Note: all input residues should be in the same pdb numbering as the input PDB.

Directory Structure:

Main directory: prot.pdb (your pdb file)

  • run1/ -> traj.dcd OR traj.xtc (your trajectory files)
  • run2/ -> traj.dcd OR traj.xtc
  • .
  • .
  • .
  • runN/ -> traj.dcd OR traj.xtc

Where run1->N are directories that contain your trajectories

Run input_md2path.m or input_kldiv.m

Run md2pathMain.m or kldivMain.m. All the output can be found in a folder called md2pathdev created in your defined directory in your input script.

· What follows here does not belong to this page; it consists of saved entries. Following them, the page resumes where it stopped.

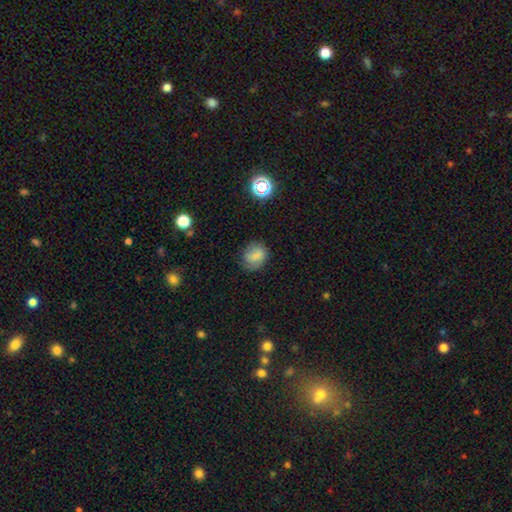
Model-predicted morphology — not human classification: Smooth or featured? smooth (72%)
How rounded? round (58%)
Merging? none (68%)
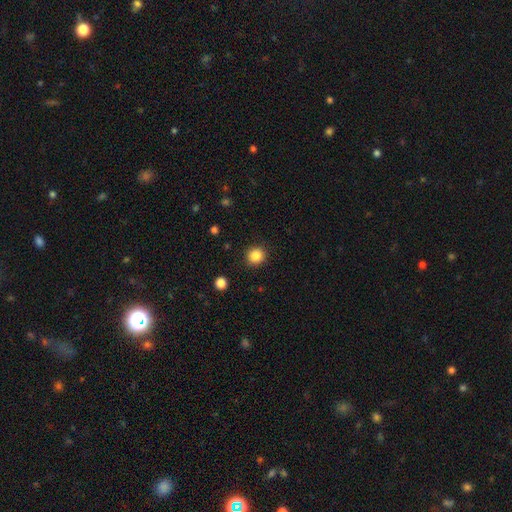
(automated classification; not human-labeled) The model was most divided on "smooth or featured": smooth: 85%, star or artifact: 11%, featured or disk: 4%. More confident: how rounded — round (91%); merging — none (91%).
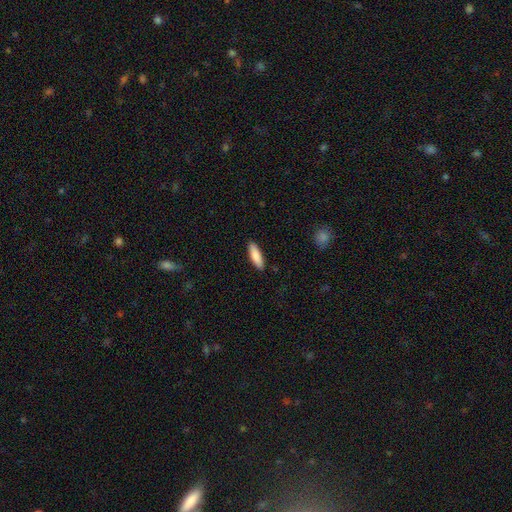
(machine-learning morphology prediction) A smooth galaxy with no disk features (85%) that is cigar-shaped (57%).

Vote fractions:
- Smooth or featured? smooth: 85% / featured or disk: 10% / star or artifact: 6%
- How rounded? cigar-shaped: 57% / in between: 42% / round: 2%
- Merging? none: 89% / minor disturbance: 8% / major disturbance: 2% / merger: 1%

Typical runtime for calculations:

  • md2path: ~ 1 hour from start to finish on a typical PC and for around 15000-20000 frames of trajectory of a 300-400 residue GPCR
  • kldiv: a few minutes assuming you only calculate 1st order KL divergences

Running the Analysis

The analysis can be executed from the interactive MATLAB GUI.

  1. Open MATLAB.

  2. Navigate to the scripts directory. In the "Current Folder" toolbar, paste the absolute path to the step1_MD_simulation_analysis directory and press Enter.

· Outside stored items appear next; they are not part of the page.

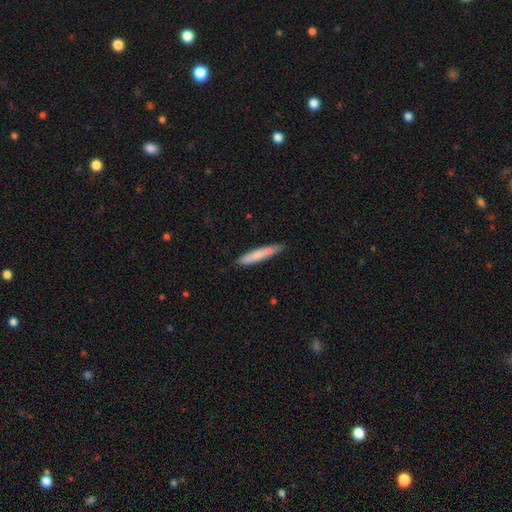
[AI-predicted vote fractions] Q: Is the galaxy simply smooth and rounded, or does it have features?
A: smooth — 76%.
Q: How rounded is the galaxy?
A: cigar-shaped — 89%.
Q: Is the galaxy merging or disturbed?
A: none — 77%.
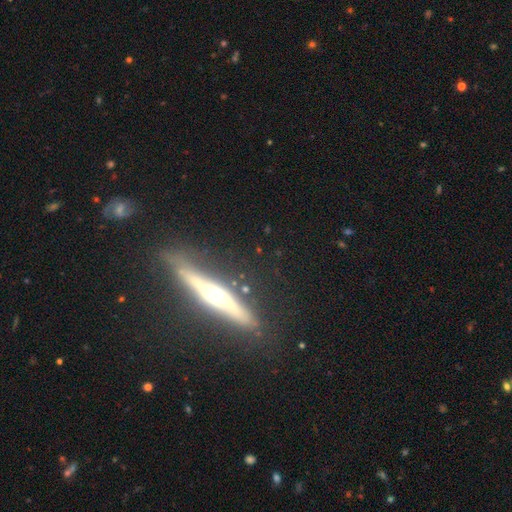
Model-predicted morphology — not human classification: A featured or disk galaxy (81%) viewed edge-on (96%) with a rounded central bulge (88%).

Vote fractions:
- Smooth or featured? featured or disk: 81% / smooth: 13% / star or artifact: 6%
- Edge-on disk? yes: 96% / no: 4%
- Edge-on bulge? rounded: 88% / none: 7% / boxy: 5%
- Merging? none: 82% / minor disturbance: 12% / major disturbance: 3% / merger: 2%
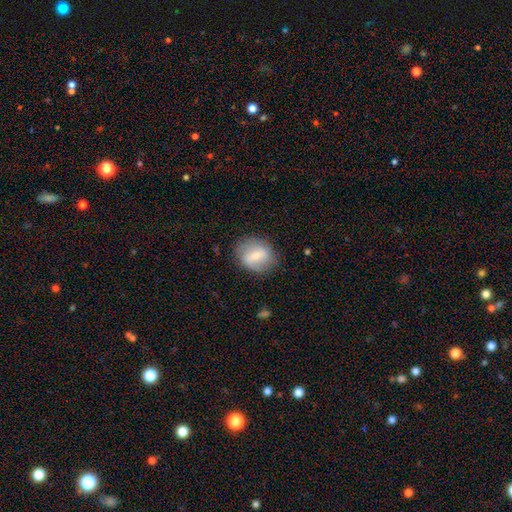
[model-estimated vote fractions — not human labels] Morphology: type=smooth (51%); roundness=round (54%); merging=none (75%).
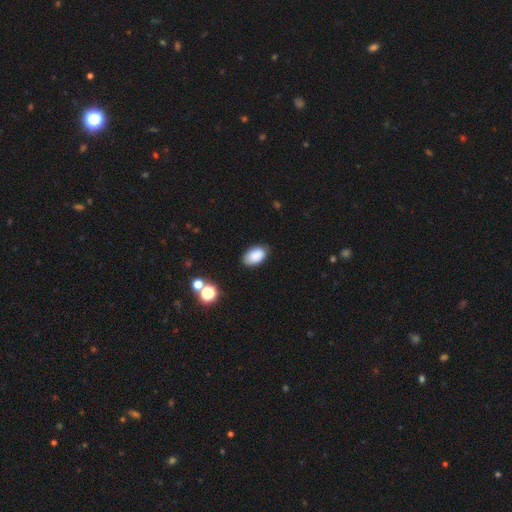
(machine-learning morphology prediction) The model was most divided on "merging": none: 83%, minor disturbance: 13%, major disturbance: 3%, merger: 2%. More confident: how rounded — in between (92%); smooth or featured — smooth (87%).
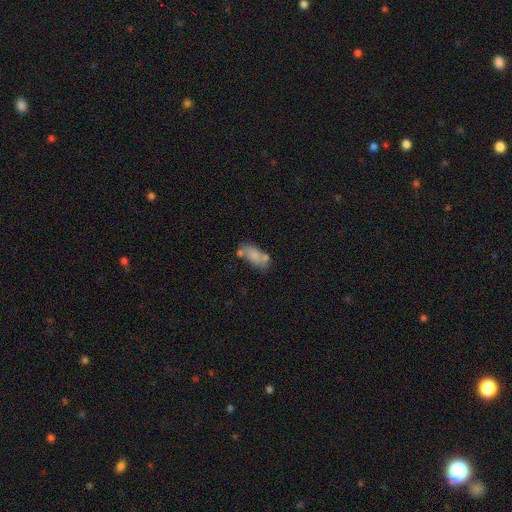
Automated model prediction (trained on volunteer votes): Morphology: type=smooth (73%); roundness=in between (87%); merging=none (47%).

    /path/to/AlloDy_Analysis_Repo/step1_MD_simulation_analysis
  3. Run the scripts. In the "Command Window" (at the >> prompt), type the following commands. The semicolon at the end of each command suppresses verbose output and allows them to run sequentially.

    input_md2path;
    md2pathMain;
    input_kldiv;
    kldivMain;

Acknowledgements:

  • Mutual information statistical filtering: McClendon et al., J Chem Theory Comput (2009)
  • Using Kullback−Leibler divergences to compare conformational ensembles: McClendon et al., J Chem Theory Comput (2012)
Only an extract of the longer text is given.